**Work to complete**
In your copy, the records appear word for word and the pictures do not appear at all.

**Supplied data**
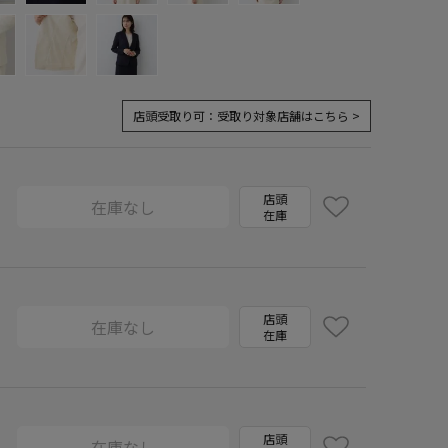
店頭受取り可：
受取り対象店舗はこちら >
店頭
在庫なし
在庫
店頭
在庫なし
在庫
店頭
在庫なし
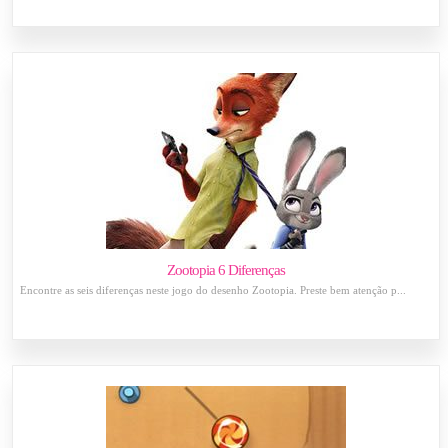
Zootopia 6 Diferenças
Encontre as seis diferenças neste jogo do desenho Zootopia. Preste bem atenção p...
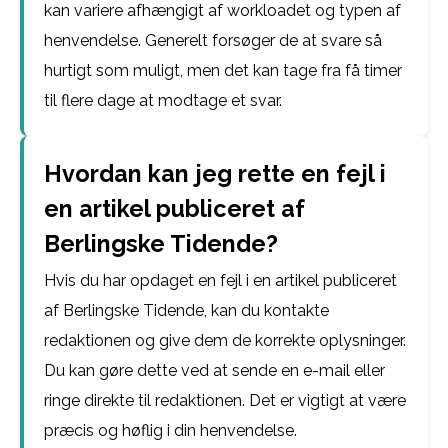
kan variere afhængigt af workloadet og typen af
henvendelse. Generelt forsøger de at svare så
hurtigt som muligt, men det kan tage fra få timer
til flere dage at modtage et svar.
Hvordan kan jeg rette en fejl i
en artikel publiceret af
Berlingske Tidende?
Hvis du har opdaget en fejl i en artikel publiceret
af Berlingske Tidende, kan du kontakte
redaktionen og give dem de korrekte oplysninger.
Du kan gøre dette ved at sende en e-mail eller
ringe direkte til redaktionen. Det er vigtigt at være
præcis og høflig i din henvendelse.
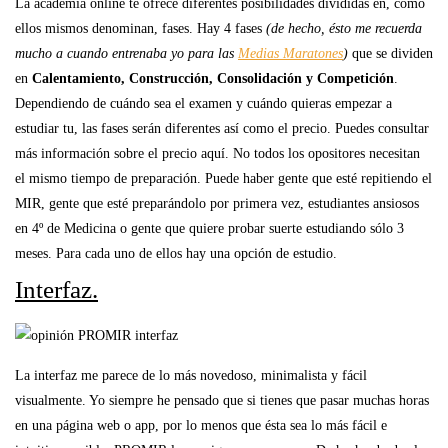
La academia online te ofrece diferentes posibilidades divididas en, como
ellos mismos denominan, fases. Hay 4 fases
(de hecho, ésto me recuerda
mucho a cuando entrenaba yo para las
Medias Maratones
)
que se dividen
en
Calentamiento, Construcción, Consolidación y Competición
.
Dependiendo de cuándo sea el examen y cuándo quieras empezar a
estudiar tu, las fases serán diferentes así como el precio. Puedes consultar
más información sobre el precio aquí. No todos los opositores necesitan
el mismo tiempo de preparación. Puede haber gente que esté repitiendo el
MIR, gente que esté preparándolo por primera vez, estudiantes ansiosos
en 4º de Medicina o gente que quiere probar suerte estudiando sólo 3
meses. Para cada uno de ellos hay una opción de estudio.
Interfaz.
La interfaz me parece de lo más novedoso, minimalista y fácil
visualmente. Yo siempre he pensado que si tienes que pasar muchas horas
en una página web o app, por lo menos que ésta sea lo más fácil e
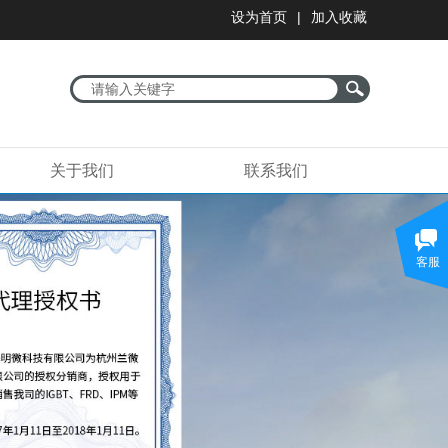
|
设为首页
加入收藏
关于我们
联系我们
客服
谋发展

**Task output**
店頭受取り可：
受取り対象店舗はこちら >
店頭
在庫なし
在庫
店頭
在庫なし
在庫
店頭
在庫なし
Zootopia 6 Diferenças
Encontre as seis diferenças neste jogo do desenho Zootopia. Preste bem atenção p...
kan variere afhængigt af workloadet og typen af
henvendelse. Generelt forsøger de at svare så
hurtigt som muligt, men det kan tage fra få timer
til flere dage at modtage et svar.
Hvordan kan jeg rette en fejl i
en artikel publiceret af
Berlingske Tidende?
Hvis du har opdaget en fejl i en artikel publiceret
af Berlingske Tidende, kan du kontakte
redaktionen og give dem de korrekte oplysninger.
Du kan gøre dette ved at sende en e-mail eller
ringe direkte til redaktionen. Det er vigtigt at være
præcis og høflig i din henvendelse.
La academia online te ofrece diferentes posibilidades divididas en, como
ellos mismos denominan, fases. Hay 4 fases
(de hecho, ésto me recuerda
mucho a cuando entrenaba yo para las
Medias Maratones
)
que se dividen
en
Calentamiento, Construcción, Consolidación y Competición
.
Dependiendo de cuándo sea el examen y cuándo quieras empezar a
estudiar tu, las fases serán diferentes así como el precio. Puedes consultar
más información sobre el precio aquí. No todos los opositores necesitan
el mismo tiempo de preparación. Puede haber gente que esté repitiendo el
MIR, gente que esté preparándolo por primera vez, estudiantes ansiosos
en 4º de Medicina o gente que quiere probar suerte estudiando sólo 3
meses. Para cada uno de ellos hay una opción de estudio.
Interfaz.
La interfaz me parece de lo más novedoso, minimalista y fácil
visualmente. Yo siempre he pensado que si tienes que pasar muchas horas
en una página web o app, por lo menos que ésta sea lo más fácil e
|
设为首页
加入收藏
关于我们
联系我们
客服
谋发展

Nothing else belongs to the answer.